France’s oldest nuclear reactors allowed to operate for another decade by:Amanda Morrow 

France’s Nuclear Safety Authority (ASN) has approved extending the lifetime of the country’s oldest nuclear reactors for a further 10 years.  Electricity operator EDF will be in charge of improving the safety of the 900 MWe plants, which were intended to run for 40 years but will now run for 50.

The reactors in question are the oldest of the French fleet, having been commissioned in the early 1980s. 

Approval for their continued service comes with several conditions, including that improvements be made to ensure that radioactivity remains confined in the event of an accident.

A first objective is to limit the impact of accidents, including serious ones such as a meltdown of the reactor core,” said ASN’s deputy director general Julien Collet.
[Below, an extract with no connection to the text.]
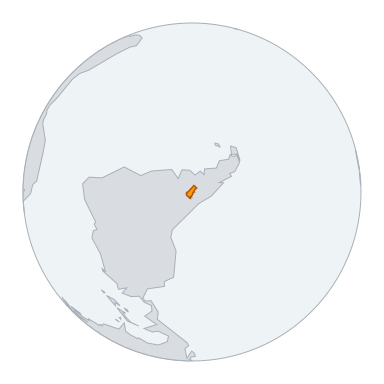 the Earth from above San Luis, rotated 222°
{"feature_id": "ARG-1298", "entity_name": "San Luis", "entity_type": "Province", "adm_level": 1, "iso_a3": "ARG", "parent_name": "Argentina", "parent_adm1": "", "projection": "orthographic", "projection_center": [-66.295, -33.924], "detail": "fine", "context": "on_globe", "style": "filled", "palette": "amber", "viewbox_px": 384, "rotation_deg": 222, "n_neighbors": 0, "source": "natural_earth", "source_scale": "10m", "svg_char_len": 4460}
<svg xmlns="http://www.w3.org/2000/svg" viewBox="0 0 384 384"><g transform="rotate(222 192 192)"><circle cx="192" cy="192" r="169" fill="#eef3f6" stroke="#a8b0b8"/><path d="M165.4,25.2L164.4,25.4L167.1,25.3L170.1,24.7L169.1,24.6L171.8,24.3L186.3,23.1L200.8,23.3L210.5,24.2L211.1,24.4L203.8,24.3L191.8,23.9L182.3,25.5L194.4,24.3L195.7,25.6L198.4,25.9L201.8,25.9L203.6,25.5L205.3,26.1L194.0,27.1L192.3,26.5L195.9,26.1L190.2,26.1L182.6,27.6L183.9,28.5L171.1,31.0L171.8,31.9L169.5,33.2L169.1,31.5L169.5,34.8L154.6,41.2L154.8,49.5L148.2,44.1L141.9,44.7L134.2,46.7L134.1,48.0L124.1,49.9L114.6,55.8L110.2,64.2L113.0,69.2L124.1,65.9L127.9,61.3L136.3,58.5L129.5,69.9L144.0,68.1L142.1,76.8L146.2,80.5L153.7,78.1L161.4,79.3L167.2,73.6L176.3,70.1L176.3,77.2L181.5,70.5L186.5,73.7L204.8,73.6L203.3,75.1L218.7,84.8L235.6,90.9L239.5,97.3L237.4,100.6L243.3,102.7L243.4,105.2L266.8,114.6L278.8,124.9L278.4,134.2L268.3,142.3L259.1,165.3L241.0,169.9L236.3,180.3L222.1,195.2L211.2,192.7L214.3,201.8L208.2,206.7L201.1,206.6L199.9,213.0L194.6,213.0L198.2,217.5L189.9,226.1L192.6,233.5L186.7,240.9L188.7,245.4L186.3,245.3L183.9,247.1L183.8,249.7L176.4,245.8L173.9,235.8L176.3,230.7L173.2,230.1L178.0,217.3L174.8,220.0L174.9,202.1L179.2,187.9L181.3,150.8L177.5,144.2L164.4,137.5L148.6,116.4L152.7,106.9L149.3,103.4L160.3,90.2L157.6,80.4L153.7,79.6L149.8,83.8L136.8,80.2L132.6,74.2L95.0,76.7L91.6,75.5L92.4,70.9L84.5,65.0L85.8,73.6L81.8,73.7L79.5,71.8L82.0,69.4L81.9,65.8L79.0,67.1L81.6,64.1L92.1,55.8L103.1,48.3L114.8,41.7L126.9,36.1L139.4,31.4L152.3,27.8L165.4,25.2ZM153.6,52.9L170.3,55.8L160.4,57.5L162.4,56.3L158.2,54.8L150.3,54.2L141.8,56.8L153.6,52.9ZM161.8,46.6L158.9,46.7L161.8,46.3L161.8,46.6ZM188.9,254.5L177.1,247.4L183.7,250.4L187.8,246.3L194.1,251.9L188.9,254.5ZM201.3,244.2L206.3,242.4L207.6,243.8L204.4,245.4L201.3,244.2ZM311.3,72.3L305.9,67.2L302.7,64.4L311.3,72.3ZM348.1,256.6L343.0,266.8L342.4,266.0L339.0,271.1L335.7,273.4L332.1,273.1L331.2,263.4L335.2,257.9L340.8,243.4L350.3,213.3L354.7,205.1L356.3,195.9L355.2,170.5L355.8,161.8L354.5,155.7L352.4,152.8L350.4,145.6L348.8,143.1L335.4,132.0L328.7,121.0L314.7,96.1L315.3,91.0L310.9,82.7L311.2,72.2L312.3,73.3L320.6,82.4L328.3,92.1L335.2,102.4L341.4,113.1L346.8,124.2L351.3,135.7L355.0,147.5L357.8,159.6L359.7,171.8L360.8,184.1L360.9,196.4L360.1,208.8L358.4,221.0L355.9,233.1L352.4,245.0L348.1,256.6ZM317.0,80.1L318.4,82.2L317.0,80.1ZM205.4,73.5L207.5,75.0L204.6,74.9L205.4,73.5ZM158.9,60.1L162.5,59.8L164.3,60.5L161.5,61.2L158.9,60.1ZM189.7,58.1L194.0,58.6L189.5,59.1L189.7,58.1ZM172.9,56.2L186.3,57.9L177.7,60.1L169.2,59.3L175.2,58.3L172.9,56.2ZM159.8,49.8L162.0,50.0L161.2,51.0L159.8,49.8ZM163.9,46.4L163.0,46.6L162.0,46.0L163.9,46.4ZM196.4,25.5L197.3,25.4L200.7,25.6L199.0,25.8L196.4,25.5ZM216.2,26.0L218.5,27.0L215.7,26.2L213.8,26.4L205.6,25.2L211.0,24.5L210.0,24.9L216.2,26.0ZM196.0,24.0L200.7,24.5L195.4,24.1L196.0,24.0ZM270.7,341.5L267.1,343.2L269.1,342.1L270.7,341.5ZM83.3,321.2L82.3,320.0L87.2,323.8L93.5,328.5L98.7,332.5L83.3,321.2ZM73.0,311.9L73.6,312.5L71.0,309.5L81.1,318.8L79.0,317.4L74.6,313.5L73.7,312.6L73.0,311.9Z" fill="#d9dde1" stroke="#a8b0b8" stroke-width="1"/><path d="M194.9,195.2L194.9,197.7L194.9,198.1L192.6,198.1L191.2,198.1L191.2,197.8L191.3,197.6L191.3,197.2L191.4,196.9L191.4,196.7L191.5,196.6L191.5,196.4L191.5,196.2L191.5,195.9L191.4,195.8L191.5,195.6L191.4,195.4L191.4,195.2L191.3,194.7L191.0,194.2L190.9,194.0L190.9,193.9L190.8,193.7L190.8,193.4L190.7,193.4L190.8,193.3L190.7,193.2L190.7,192.9L190.8,192.8L190.9,192.7L190.9,192.4L190.8,192.2L190.7,192.1L190.7,191.9L190.4,191.8L190.4,191.7L190.3,191.4L190.3,191.2L190.2,191.1L189.9,190.6L189.9,190.4L189.8,190.2L189.8,189.7L189.8,189.4L189.8,189.2L189.7,189.1L189.7,188.9L189.7,188.7L189.8,188.6L189.7,188.5L189.7,188.4L189.6,188.0L189.5,187.9L189.5,187.7L189.4,187.7L189.5,187.6L189.4,187.6L189.3,187.2L189.3,186.9L189.3,186.6L189.2,186.5L189.3,186.5L189.3,186.3L189.3,186.2L189.3,185.9L189.5,185.9L189.9,185.9L190.0,185.9L190.1,186.0L190.3,186.0L190.9,186.0L191.1,186.0L191.3,186.1L191.5,186.1L191.8,186.1L192.1,186.1L192.3,186.1L192.5,186.0L192.6,185.9L192.8,186.0L193.0,186.0L193.3,186.0L193.6,186.0L193.8,186.1L194.5,186.5L194.6,186.8L194.7,187.0L194.7,187.3L194.8,187.3L195.1,187.3L195.3,187.2L195.4,187.3L195.4,187.5L195.5,187.8L195.5,188.0L195.4,188.3L195.4,188.5L195.3,188.8L195.2,189.1L195.2,189.3L195.1,189.5L194.9,189.8L195.0,192.1L194.9,195.2L194.9,195.2Z" fill="#f59e0b" stroke="#b45309" stroke-width="1.5"/></g></svg>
Other concerns included protecting the plants against earthquakes, floods and extreme heat, as well as internal fire hazards. 

The reactors in question are Bugey (Ain), Blayais (Gironde), Chinon (Indre-et-Loire), Cruas (Ardèche), Dampierre (Loiret), Gravelines (Nord), Saint-Laurent (Loir-et-Cher) and Tricastin (Drôme). 

Staunch opposition

Following calls from environmental campaigners to shut down ageing nuclear reactors, France’s oldest plant, Fessenheim, was switched off last year.

However the evacuation of its combustible waste will continue until the summer of 2023, while the demolition of the site lay not be complete until 2040.

France derives nearly 70 percent of its electricity from nuclear power, a world record. It’s hoping to reduce this figure to 50 percent by 2035 to make more room for renewable energy.